Contrary to what the attack ads said, Ambler almost always voted with the party.
It might have been that last budget vote in April, he said.
To save money, lawmakers had tried to cut insurance subsidies for retired police and firefighters. Ambler wouldn't have it.
"My mother was a police officer," he argued.
Party leaders warned him not to push the issue, he said. But he did, and the measure failed. "They went crazy," Ambler said. "There was a mad scramble. They tabled it. Then they threatened and strong-armed other people, that they would never have a chairmanship, that they would never go anywhere. … They never came to me."
The subsidy survived, but the political damage was done.
Norman had endorsements from the likes of former Gov. Jeb Bush and Senate president-designate Mike Haridopolos. Despite donations to Ambler from doctors and lawyers, Norman raised twice the money.
A flood of ads branded Ambler a liberal lawyer. "Millions went to TV advertising," he said.
Homan has a different theory about Ambler's fall from grace.
In 2009, the trial lawyers' lobby was involved in a racially charged mailer attacking John Thrasher of Jacksonville, a onetime speaker of the House.
Heads rolled in the lobby group, he said, and "trial lawyers got nothing" in the 2010 session.
Any cooling toward Ambler, he said, "seemed to have more to do with Kevin Ambler's trial lawyer association than anything against him."
Both Homan and Tampa's Sen.

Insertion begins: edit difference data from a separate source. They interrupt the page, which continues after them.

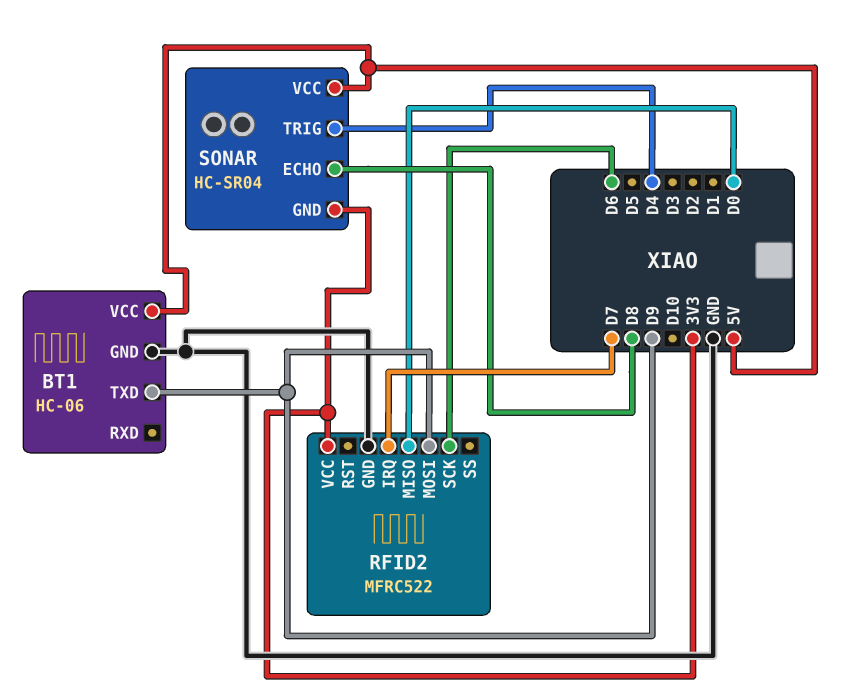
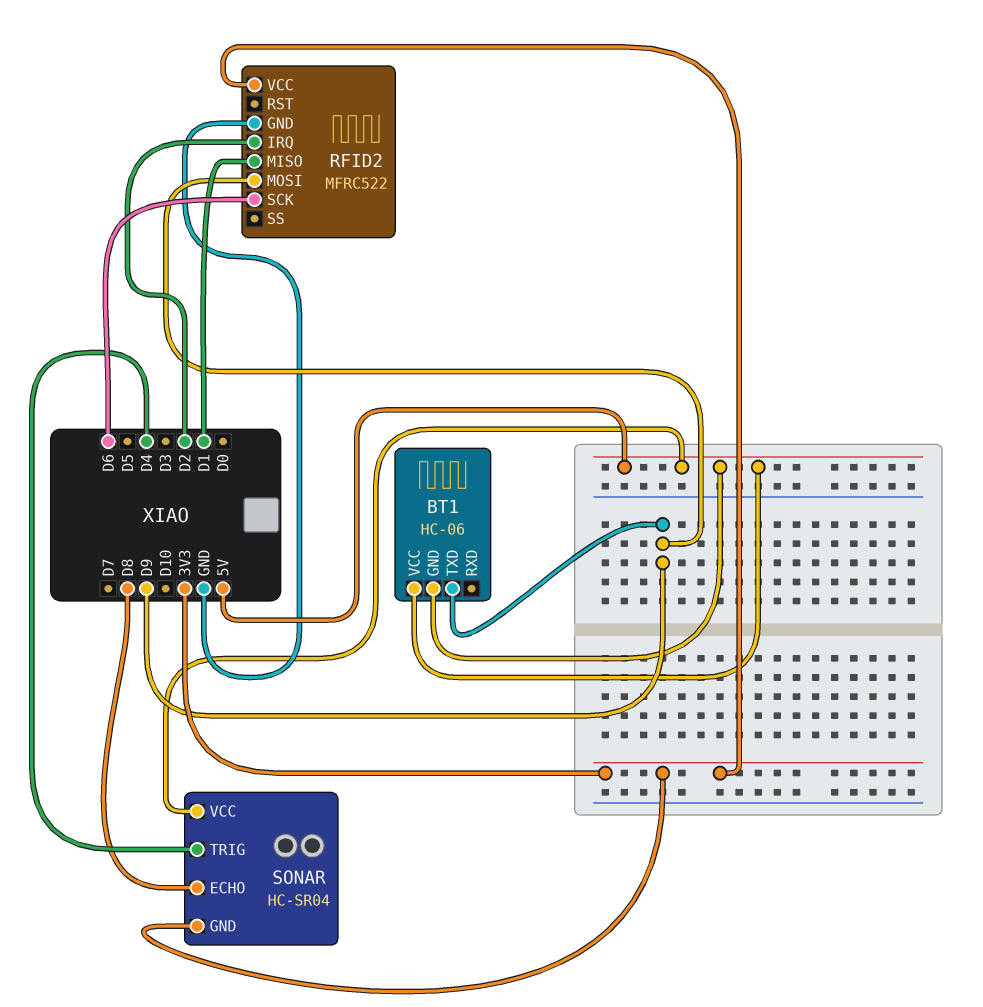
BT1 pin GND: GND -> 5V
RFID2 pin IRQ: D7 -> D2
RFID2 pin MISO: D0 -> D1

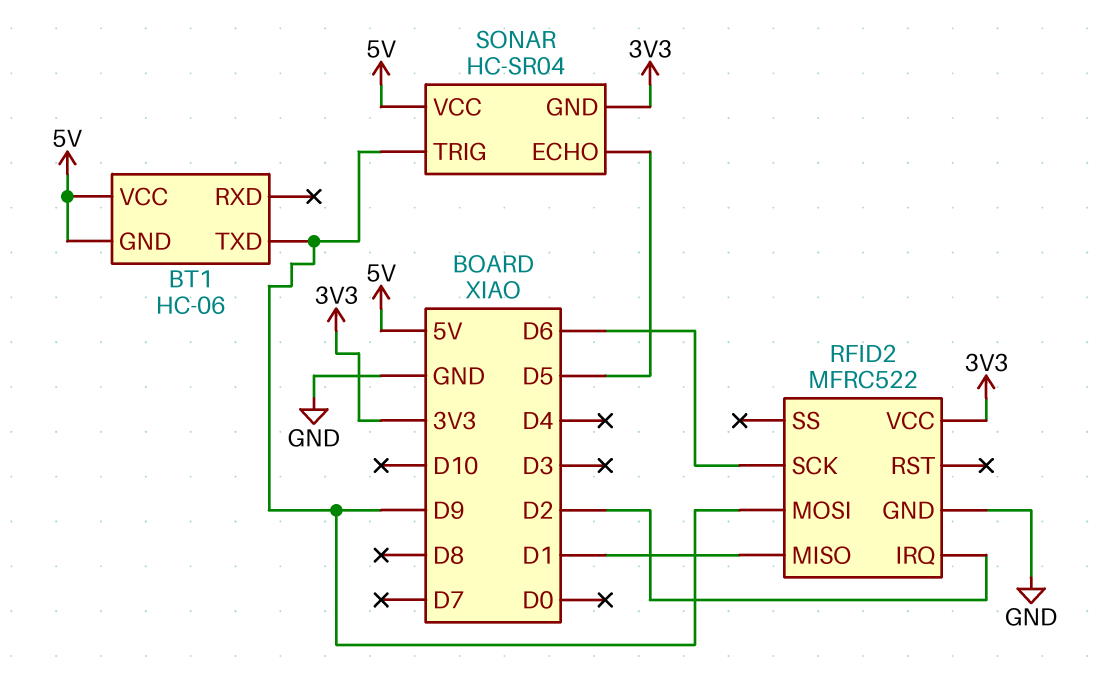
SONAR pin ECHO: D8 -> D5
SONAR pin TRIG: D4 -> D9

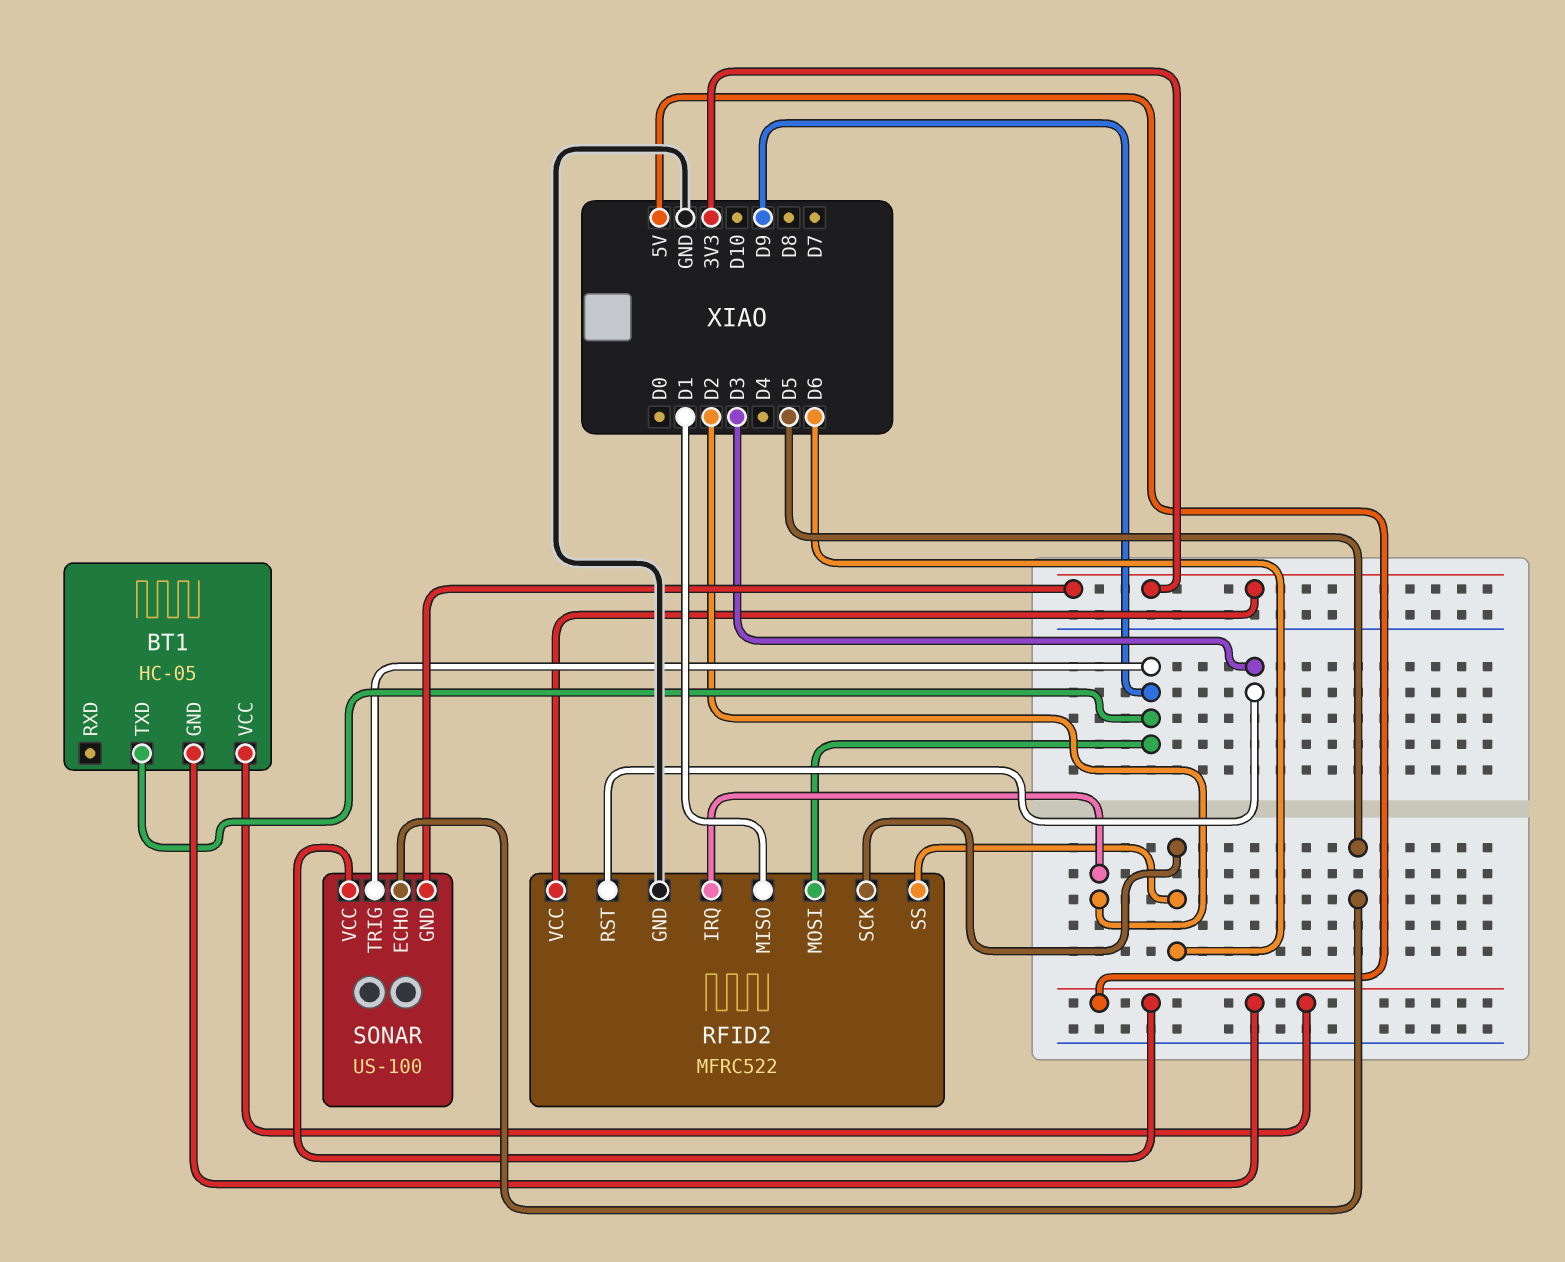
BT1: HC-06 -> HC-05
RFID2 pin RST: none -> D3
RFID2 pin SS: none -> D6
SONAR: HC-SR04 -> US-100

Victor Crist agree that, despite Ambler's accomplishments, Norman seemed more able to navigate the Republican social scene.
Crist, while praising Ambler's sophistication and passion, describes it as a difference in style. "It's Kevin's attention to detail and desire to fight to the end that sometimes turns off leadership and his colleagues who are not close to him," he said.
Still, Crist said, "it's shocking to see what this has turned into."